In its 30 years, the Endangered Species Act has prevented the extinction of such high-profile animals as the bald eagle and the California condor. But a report by the Tucson-based Center for Biological Diversity in May stirred a debate among biologists, environmentalists and policymakers about whether the act is due for an overhaul.
Echoing other environmental studies, the center concluded that low funding, political interests, and mismanagement at the Department of the Interior led to the disappearance of more than 80 underprotected U.S. species that never made it onto the list. “If extinction is the ultimate criteria by which to judge agency implementation of the Endangered Species Act, the failure has been spectacular,” the report read.
The Fish and Wildlife Service, which oversees the Endangered Species Program, dismisses such charges. Even so, it admits the law has its limitations.
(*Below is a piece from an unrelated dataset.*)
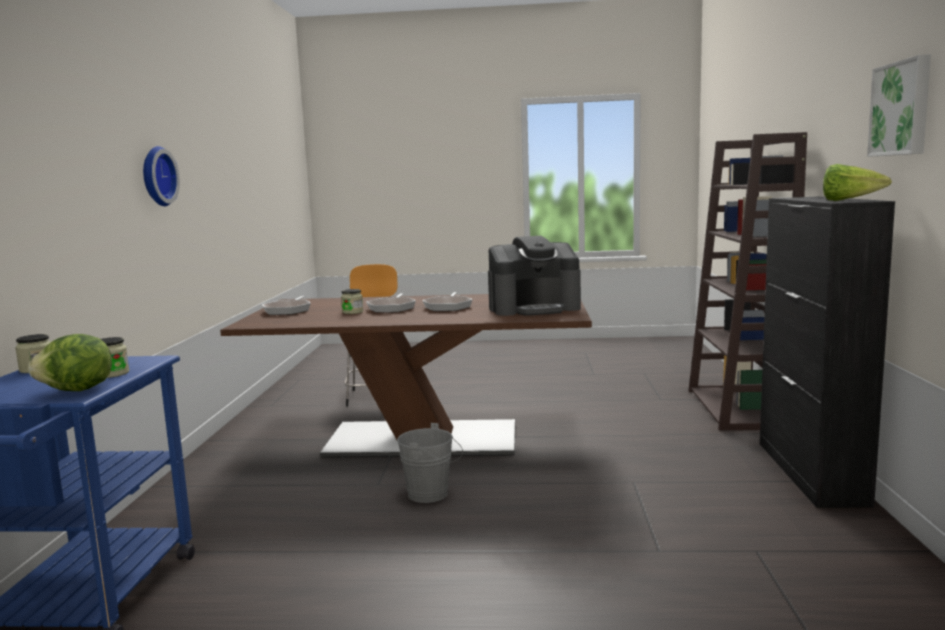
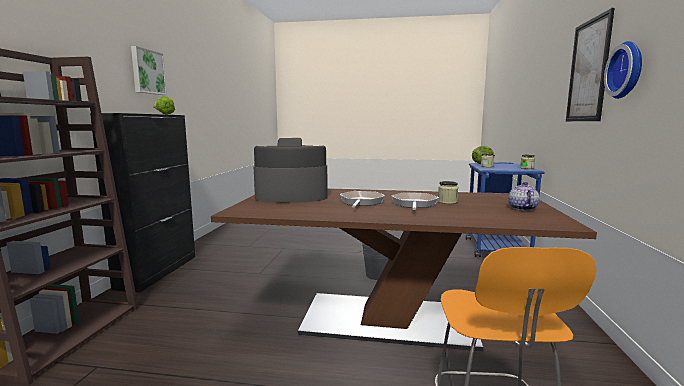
camera: 175 degrees left, 0 degrees up
(102, 163) = (588, 71): none -> picture
(288, 310) = (522, 208): frying pan -> teapot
Among other things, the service says, environmental litigation severely hampers efforts to list more species by siphoning off money for legal costs. “What you have is the Endangered Species Program being run by lawyers and judges rather than professional biologists,” says Hugh Vickery, an Interior Department spokesman. “I don’t think this is very effective.”
Craig Manson, an assistant secretary of the Interior, believes more focus should be placed on protecting species before they start to decline. To that end, he says, the department has been creating incentives for landowners to protect natural habitats. Meanwhile Kieran Suckling, a coauthor of the Center for Biological Diversity report, contends the number of protected species should be increased from 1,270 to roughly 1,500—at a cost of about $150 million. Says Suckling: “Species don’t readily go extinct when they’re on the list.”